Ethiopia has introduced AI content across its secondary school ICT curriculum covering grades 7 to 12, as part of a national drive to build AI literacy from primary school level upwards. The Ethiopian government, supported by the Ethiopian Artificial Intelligence Institute, has announced ambitions to make AI an elective subject in primary education and a core component of upper secondary education. The initiative is backed by Prime Minister Abiy Ahmed and tied to a broader national strategy that includes the “5 Million Coders” campaign and the establishment of the Ethiopian Artificial Intelligence Institute as the central implementing body.
A peer-reviewed analysis of the existing ICT curriculum (published in 2025) found that current AI content is limited to definitional explanations and descriptions of common AI applications. The analysis concludes that much work remains to build genuine secondary-school AI literacy and competency rather than surface-level awareness.
Who it affects: Secondary school students in grades 7–12 who follow the national ICT curriculum; primary school students if the elective AI pathway is rolled out as announced. No mandatory teacher training programme with defined standards has been confirmed.

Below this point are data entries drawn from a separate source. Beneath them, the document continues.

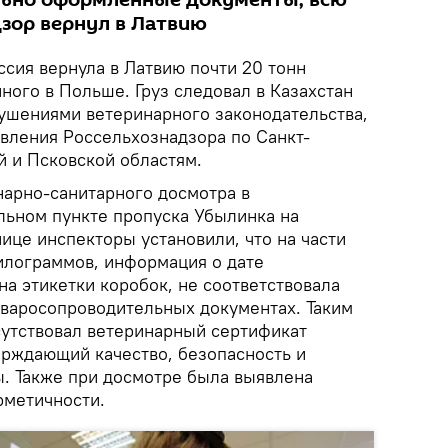
льно оформленные документы, всю
зор вернул в Латвию
сия вернула в Латвию почти 20 тонн
ного в Польше. Груз следовал в Казахстан
рушениями ветеринарного законодательства,
вления Россельхознадзора по Санкт-
й и Псковской областям.
нарно-санитарного досмотра в
ьном пункте пропуска Убылинка на
ице инспекторы установили, что на части
илограммов, информация о дате
на этикетки коробок, не соответствовала
оваросопроводительных документах. Таким
сутствовал ветеринарный сертификат
ерждающий качество, безопасность и
. Также при досмотре была выявлена
рметичности.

What is notably missing: The AI curriculum content is embedded in existing ICT classes, not a standalone subject with dedicated instructional time. There is no enacted binding law mandating AI literacy, no confirmed dedicated funding for implementation, and no defined teacher training standard before rollout. The gap between aspirational announcements and classroom reality is significant given Ethiopia’s digital infrastructure constraints.